Google 'BigQuery' Support for 'sparklyr'.
sparkbq: Google BigQuery Support for sparklyr
sparkbq is a sparklyrextension package providing an integration with Google BigQuery. It builds on top of spark-bigquery, which provides a Google BigQuery data source to Apache Spark.
Version Information
You can install the released version of sparkbq from CRAN via
install.packages("sparkbq")
or the latest development version through
devtools::install_github("miraisolutions/sparkbq", ref = "develop")
The following table provides an overview over supported versions of Apache Spark, Scala, and Google Dataproc:
sparkbq | spark-bigquery | Apache Spark | Scala | Google Dataproc |
---|---|---|---|---|
0.1.x | 0.1.0 | 2.2.x and 2.3.x | 2.11 | 1.2.x and 1.3.x |
sparkbq is based on the Spark package spark-bigquery which is available in a separate GitHub repository.
Example Usage
library(sparklyr)
library(sparkbq)
library(dplyr)
config <- spark_config()
sc <- spark_connect(master = "local[*]", config = config)
# Set Google BigQuery default settings
bigquery_defaults(
billingProjectId = "<your_billing_project_id>",
gcsBucket = "<your_gcs_bucket>",
datasetLocation = "US",
serviceAccountKeyFile = "<your_service_account_key_file>",
type = "direct"
)
# Reading the public shakespeare data table
# https://cloud.google.com/bigquery/public-data/
# https://cloud.google.com/bigquery/sample-tables
hamlet <-
spark_read_bigquery(
sc,
name = "hamlet",
projectId = "bigquery-public-data",
datasetId = "samples",
tableId = "shakespeare") %>%
filter(corpus == "hamlet") # NOTE: predicate pushdown to BigQuery!
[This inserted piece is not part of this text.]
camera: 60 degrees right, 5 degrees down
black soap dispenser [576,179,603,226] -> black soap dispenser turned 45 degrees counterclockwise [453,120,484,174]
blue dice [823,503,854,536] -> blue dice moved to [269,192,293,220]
# Retrieve results into a local tibble
hamlet %>% collect()
# Write result into "mysamples" dataset in our BigQuery (billing) project
spark_write_bigquery(
hamlet,
datasetId = "mysamples",
tableId = "hamlet",
mode = "overwrite")
Authentication
When running outside of Google Cloud it is necessary to specify a service account JSON key file. The service account key file can be passed as parameter serviceAccountKeyFile
to bigquery_defaults
or directly to spark_read_bigquery
and spark_write_bigquery
.
Alternatively, an environment variable export GOOGLE_APPLICATION_CREDENTIALS=/path/to/your/service_account_keyfile.json
can be set (see https://cloud.google.com/docs/authentication/getting-started for more information). Make sure the variable is set before starting the R session.
When running on Google Cloud, e.g. Google Cloud Dataproc, application default credentials (ADC) may be used in which case it is not necessary to specify a service account key file.